Singapore High Court comments on process for enforcement of foreign arbitral awards | Practical Law

Singapore High Court comments on process for enforcement of foreign arbitral awards | Practical Law

Alvin Yeo, Senior Counsel (Senior Partner) and Andre Maniam (Head of Litigation & Dispute Resolution Department), WongPartnership LLP

Singapore High Court comments on process for enforcement of foreign arbitral awards

Practical Law UK Legal Update Case Report 1-502-6693 (Approx. 3 pages)

Singapore High Court comments on process for enforcement of foreign arbitral awards

by Practical Law
Published on 30 Jun 2010International, Singapore
Alvin Yeo, Senior Counsel (Senior Partner) and Andre Maniam (Head of Litigation & Dispute Resolution Department), WongPartnership LLP
The Singapore High Court court has expressed the view that proceedings to enforce a foreign arbitral award should take the form of a re-hearing. In doing so, Quentin Loh JC (as he then was) expressed his reservations about the approach that was taken in two previous Singapore High Court cases, namely that enforcement was a mechanistic process requiring limited review.

Background

Section 30(1) of the International Arbitration Act (IAA) sets out the documents that must be produced to the High Court by a party seeking to enforce a foreign arbitral award. The manner of complying with section 30 is prescribed by Order 69A rule 6 of the Singapore Rules of Court. Section 31 of the IAA sets out the grounds on which the court, on the application of a party, may refuse to enforce a foreign arbitral award. Those grounds include section 31(4)(b) of the IAA, where the enforcement of an award would be contrary to the public policy of Singapore.
In Aloe Vera of America, Inc v Asianic Food (S) Pte Ltd and another [2006] 3 SLR (R) 174 (Aloe Vera) and Denmark Skibstekniske Konsulenter A's I Likvidation (formerly known as Knud Hansen A/S) v Ultrapolis 300 Investments Ltd (formerly known as Ultrapolis 3000 Theme Park Investments) [2010] SGHC 108 (Denmark v Ultrapolis), the Singapore High Court held that the enforcement of a foreign arbitral award under section 30 of the IAA and Order 69A rule 6 of the Singapore Rules of Court was a mechanistic process that does not require a judicial investigation by the court enforcing the award.

Facts

The applicants sought to enforce a foreign award made in their favour by a three-member Danish arbitral tribunal against the respondent, Soh Kim Wat (Soh).
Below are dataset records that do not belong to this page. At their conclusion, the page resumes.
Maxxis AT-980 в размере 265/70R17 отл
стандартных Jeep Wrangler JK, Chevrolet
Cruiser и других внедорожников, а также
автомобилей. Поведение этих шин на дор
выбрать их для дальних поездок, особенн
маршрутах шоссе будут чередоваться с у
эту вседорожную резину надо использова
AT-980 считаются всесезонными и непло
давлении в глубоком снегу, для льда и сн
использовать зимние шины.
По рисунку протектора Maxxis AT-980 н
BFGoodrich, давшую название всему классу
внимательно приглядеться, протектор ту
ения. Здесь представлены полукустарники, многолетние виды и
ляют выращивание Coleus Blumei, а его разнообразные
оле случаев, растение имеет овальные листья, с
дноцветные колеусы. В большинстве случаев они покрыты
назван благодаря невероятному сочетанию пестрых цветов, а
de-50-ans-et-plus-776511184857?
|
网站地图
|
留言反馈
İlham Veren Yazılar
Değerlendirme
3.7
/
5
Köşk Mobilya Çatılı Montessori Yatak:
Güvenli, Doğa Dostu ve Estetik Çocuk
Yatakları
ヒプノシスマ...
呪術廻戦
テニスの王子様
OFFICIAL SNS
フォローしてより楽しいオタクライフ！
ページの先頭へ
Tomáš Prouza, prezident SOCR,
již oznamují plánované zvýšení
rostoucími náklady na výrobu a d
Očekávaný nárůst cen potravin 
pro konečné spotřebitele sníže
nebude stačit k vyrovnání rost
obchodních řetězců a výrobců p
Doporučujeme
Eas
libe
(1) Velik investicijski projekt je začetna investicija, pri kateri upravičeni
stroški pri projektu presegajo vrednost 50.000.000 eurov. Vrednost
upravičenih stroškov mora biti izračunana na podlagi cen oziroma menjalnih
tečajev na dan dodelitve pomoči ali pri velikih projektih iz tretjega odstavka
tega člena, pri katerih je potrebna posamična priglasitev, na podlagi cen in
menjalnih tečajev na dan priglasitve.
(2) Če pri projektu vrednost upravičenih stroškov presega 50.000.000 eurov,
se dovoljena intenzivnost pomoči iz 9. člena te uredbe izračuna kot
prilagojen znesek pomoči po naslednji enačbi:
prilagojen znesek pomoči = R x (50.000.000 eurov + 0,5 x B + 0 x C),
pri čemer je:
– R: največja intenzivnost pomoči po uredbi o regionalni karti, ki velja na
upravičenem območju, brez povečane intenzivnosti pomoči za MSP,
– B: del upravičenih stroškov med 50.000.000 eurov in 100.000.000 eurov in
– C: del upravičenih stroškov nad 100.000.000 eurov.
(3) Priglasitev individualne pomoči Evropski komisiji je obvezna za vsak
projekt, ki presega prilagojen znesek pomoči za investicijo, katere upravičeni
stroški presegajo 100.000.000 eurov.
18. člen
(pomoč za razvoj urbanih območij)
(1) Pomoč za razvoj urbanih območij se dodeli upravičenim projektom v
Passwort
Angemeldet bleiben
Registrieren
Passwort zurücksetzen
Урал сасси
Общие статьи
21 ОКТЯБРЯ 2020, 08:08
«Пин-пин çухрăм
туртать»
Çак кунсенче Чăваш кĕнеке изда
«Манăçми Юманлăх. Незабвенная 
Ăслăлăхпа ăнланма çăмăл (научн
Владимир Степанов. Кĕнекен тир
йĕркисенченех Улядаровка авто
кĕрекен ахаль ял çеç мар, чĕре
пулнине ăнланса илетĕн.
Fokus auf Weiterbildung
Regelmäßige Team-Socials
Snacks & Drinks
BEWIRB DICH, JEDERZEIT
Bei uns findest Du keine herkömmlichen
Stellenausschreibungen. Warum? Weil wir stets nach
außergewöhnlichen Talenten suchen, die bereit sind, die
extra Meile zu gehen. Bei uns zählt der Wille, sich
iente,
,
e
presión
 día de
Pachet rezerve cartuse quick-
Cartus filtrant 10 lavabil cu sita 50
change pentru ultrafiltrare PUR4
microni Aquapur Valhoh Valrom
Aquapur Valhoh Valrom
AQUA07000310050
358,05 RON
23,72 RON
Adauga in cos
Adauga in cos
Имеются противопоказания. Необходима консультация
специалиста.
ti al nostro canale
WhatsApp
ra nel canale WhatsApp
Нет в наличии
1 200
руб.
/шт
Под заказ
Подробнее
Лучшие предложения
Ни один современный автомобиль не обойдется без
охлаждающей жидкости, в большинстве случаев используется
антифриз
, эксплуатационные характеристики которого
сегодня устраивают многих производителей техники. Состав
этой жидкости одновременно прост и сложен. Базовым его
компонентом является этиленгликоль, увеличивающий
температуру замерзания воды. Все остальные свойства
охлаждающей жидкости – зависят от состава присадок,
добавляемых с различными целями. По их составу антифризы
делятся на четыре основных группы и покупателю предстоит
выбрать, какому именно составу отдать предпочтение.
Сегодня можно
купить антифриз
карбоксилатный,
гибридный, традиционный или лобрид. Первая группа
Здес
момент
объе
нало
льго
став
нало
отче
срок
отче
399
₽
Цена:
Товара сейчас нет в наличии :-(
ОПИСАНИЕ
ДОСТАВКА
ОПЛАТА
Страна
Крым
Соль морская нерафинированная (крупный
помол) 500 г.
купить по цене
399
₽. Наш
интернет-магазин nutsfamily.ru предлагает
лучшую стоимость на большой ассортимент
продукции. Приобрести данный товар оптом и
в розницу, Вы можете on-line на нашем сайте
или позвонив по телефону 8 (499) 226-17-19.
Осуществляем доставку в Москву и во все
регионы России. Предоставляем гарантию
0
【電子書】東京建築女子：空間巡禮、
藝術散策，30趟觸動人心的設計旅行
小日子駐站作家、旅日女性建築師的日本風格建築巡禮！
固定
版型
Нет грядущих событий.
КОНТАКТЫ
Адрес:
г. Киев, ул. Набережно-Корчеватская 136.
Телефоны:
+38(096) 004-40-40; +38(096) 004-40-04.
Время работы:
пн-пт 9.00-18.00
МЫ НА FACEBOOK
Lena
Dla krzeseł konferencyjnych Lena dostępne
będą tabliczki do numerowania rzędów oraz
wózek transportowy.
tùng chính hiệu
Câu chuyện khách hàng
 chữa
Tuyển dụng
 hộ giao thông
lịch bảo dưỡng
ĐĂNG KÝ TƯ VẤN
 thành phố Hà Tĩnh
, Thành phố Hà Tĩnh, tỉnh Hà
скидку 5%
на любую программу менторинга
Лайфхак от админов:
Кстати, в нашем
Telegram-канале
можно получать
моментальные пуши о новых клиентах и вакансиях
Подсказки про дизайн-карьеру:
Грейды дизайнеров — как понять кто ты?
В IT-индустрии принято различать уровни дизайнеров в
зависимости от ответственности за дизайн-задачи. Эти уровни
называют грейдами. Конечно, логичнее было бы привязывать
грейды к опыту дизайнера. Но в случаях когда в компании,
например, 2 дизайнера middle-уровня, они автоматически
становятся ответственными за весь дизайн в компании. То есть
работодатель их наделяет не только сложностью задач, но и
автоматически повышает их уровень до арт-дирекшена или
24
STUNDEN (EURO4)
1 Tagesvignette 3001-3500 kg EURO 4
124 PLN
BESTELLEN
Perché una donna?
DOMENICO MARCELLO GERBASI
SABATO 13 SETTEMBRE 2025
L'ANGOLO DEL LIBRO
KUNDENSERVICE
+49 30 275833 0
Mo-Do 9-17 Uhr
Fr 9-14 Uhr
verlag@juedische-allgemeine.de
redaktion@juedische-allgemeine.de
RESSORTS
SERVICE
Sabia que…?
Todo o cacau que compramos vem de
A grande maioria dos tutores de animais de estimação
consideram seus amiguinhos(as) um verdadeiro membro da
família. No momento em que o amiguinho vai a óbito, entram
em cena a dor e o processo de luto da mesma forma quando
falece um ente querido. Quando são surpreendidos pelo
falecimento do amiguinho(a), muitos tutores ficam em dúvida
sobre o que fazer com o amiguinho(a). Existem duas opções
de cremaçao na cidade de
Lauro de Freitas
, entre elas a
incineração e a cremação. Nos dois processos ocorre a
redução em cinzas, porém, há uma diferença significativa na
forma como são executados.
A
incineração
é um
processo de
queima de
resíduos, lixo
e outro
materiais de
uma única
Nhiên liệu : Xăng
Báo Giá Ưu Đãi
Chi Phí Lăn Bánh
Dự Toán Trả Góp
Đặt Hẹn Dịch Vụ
Soh made an application to stay the enforcement proceedings pending resolution of an earlier suit filed by him, challenging the final arbitral award. Alternatively, he sought to have the two actions consolidated.
The applicants argued that Soh was taking every possible procedural step and availing himself of every technicality to delay matters. Soh argued that, pursuant to section 31(4)(b) of the IAA, enforcement of the award would be contrary to the public policy of Singapore.

Decision

The High Court dismissed Soh's application to stay the proceedings and held that the matters raised by him in his suit challenging the final arbitral award should have been raised before the Danish arbitral tribunal.
The court found that the applicants had satisfied the formal requirements set out in section 30 of the IAA and Order 69A rule 6 of the Rules of Court. However, the court expressed reservations that the rule laid down in Aloe Vera, and recently endorsed in Denmark v Ultrapolis, that the only examination that a court must make of documents provided pursuant to Order 69A rule 6 of the Rules of Court is a formalistic and not a substantive one, was not consistent with other cases, particularly the recent English Court of Appeal decision in Dallah Estate and Tourism Holding Company v The Ministry of Religious Affairs, Government of Pakistan [2009] EWCA Civ 755 (Dallah). In Dallah, the Court of Appeal ruled that proceedings under section 103(2) of the English Arbitration Act 1996, the equivalent of section 31(2) of the IAA, should take the form of a full re-hearing of the relevant issues and not merely a review of the tribunal's decision (see Legal update, Court of Appeal upholds Dallah decision). (Note that the Court of Appeal's decision in Dallah has been appealed to the UK Supreme Court and judgment is now awaited.)
The court noted that it was worth remembering that, just as parties who have chosen arbitration must live with their arbitrator "good, bad or indifferent", the courts in Singapore may be called upon to enforce "bad" awards from another jurisdiction.

Comment

As the court was not required to make a ruling on its reservations about Aloe Vera and Denmark v Ultrapolis in the present case, the rule laid down in those cases currently stands as Singapore law. However, it will be interesting to see which approach is adopted by the Court of Appeal should it be asked to decide on this issue in the future.